MIDDLE GRADE BOOK REVIEW: Vertical by Janet Berend
ABOUT THE BOOK
Skateboarder Josh Lowman witnesses one of the best skateboarders in town (the local bully) commit a crime. For days he agonizes over whether to tell anyone. Meanwhile, his friendships with a fellow skater (who is debating whether to drop out of school), a beautiful girl in his class (who loves to read, and seems to like Josh), and a cool math tutor (a college student who skates) slowly steer him toward a new kind of courage.
Josh has a mesmerizing narrator's voice; he rattles off a vacuous Valley-speak while slowly coming into his own, intellectually and morally. There is a hint of Holden Caufield about him. Vivid descriptions of skateboarding throughout the book will keep any skateboarder glued to the page. And a plot that rolls ahead constantly will maintain the reader's attention, while intermittently sneaking in a few lessons from English and math class, which serve to advance the story. (References to math in skateboard ramp design; plus small epiphanies from Lord of the Flies,Antigone, and Of Mice and Men.) Josh starts out as a school-hating dude and slowly comes around to seeing that he can skate and be smart . . . and a decent person.
Vertical will be loved by kids and by parents and teachers.
I ended up liking this book a lot more than I thought I would considering it's about an activity I know little about. I mean I've seen plenty of skateboarders, but I know little about the different moves and equipment and such. But the author does a good job describing the different moves and there is even a glossary at the end of the book defining the skateboarding terms that she uses throughout the book. The book felt real to me in terms of skater terminology and culture, but once again I am no expert.
Josh is a likable character with a typical teenager's disdain for school. He would much rather be skateboarding with his best friend Brendon. Although there is a cute girl in his English class, Josh wishes his parents would get off his case about his grades. And then there is the whole seeing someone steal from a car and what if anything he should do about it. And when the thief starts bullying him and Brendon goes along with it, Josh just doesn't know what to do.
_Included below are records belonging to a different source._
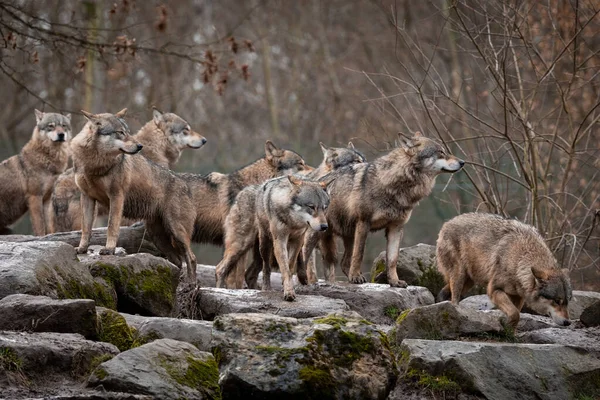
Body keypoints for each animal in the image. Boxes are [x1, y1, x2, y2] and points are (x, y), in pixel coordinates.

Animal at [0, 108, 72, 236]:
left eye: (63, 126)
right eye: (51, 126)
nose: (61, 134)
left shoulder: (47, 199)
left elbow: (48, 224)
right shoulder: (35, 197)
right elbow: (39, 225)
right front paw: (42, 237)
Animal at [70, 110, 197, 282]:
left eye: (128, 132)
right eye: (120, 132)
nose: (139, 146)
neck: (95, 164)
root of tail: (186, 186)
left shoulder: (117, 196)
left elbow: (111, 226)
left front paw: (109, 249)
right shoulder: (87, 197)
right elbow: (86, 228)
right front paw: (82, 248)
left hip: (176, 232)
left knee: (191, 257)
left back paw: (191, 284)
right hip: (157, 236)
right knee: (177, 260)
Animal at [300, 133, 464, 286]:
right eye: (441, 152)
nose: (462, 162)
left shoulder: (396, 227)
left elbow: (392, 259)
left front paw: (395, 282)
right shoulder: (363, 222)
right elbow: (359, 254)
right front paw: (356, 277)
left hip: (347, 234)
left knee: (343, 262)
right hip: (318, 235)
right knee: (306, 257)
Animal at [436, 212, 572, 328]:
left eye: (567, 301)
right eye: (557, 301)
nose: (568, 322)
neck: (520, 258)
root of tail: (447, 223)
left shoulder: (519, 296)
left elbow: (516, 313)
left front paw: (511, 332)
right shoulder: (494, 290)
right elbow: (515, 314)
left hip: (469, 282)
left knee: (445, 291)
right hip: (459, 275)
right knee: (454, 298)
He doesn't want to be a squealer, but when Lenny goes to far, Josh must decide if he has the courage to do the right thing or not.
I appreciated how the author provided Josh with parents who cared enough to discipline Josh when he let his grades slip to low. Too many MG/YA books have absentee or troubled parents, it was refreshing to read one that didn't. I also liked Josh's English teacher and math tutor who provided good mentors for a confused Josh. I also enjoyed how the author worked in some real math and literature in a believable way. And Josh's reactions are so believable I almost laughed at times and then I sighed and rolled my eyes instead at these boys who think they can spend the rest of their lives skateboarding.
Overall, a refreshingly current read with believable characters, real issues, and an interesting plot that is appropriate for both middle grade readers and young adult readers. Also a good read for reluctant readers who are really into skateboarding.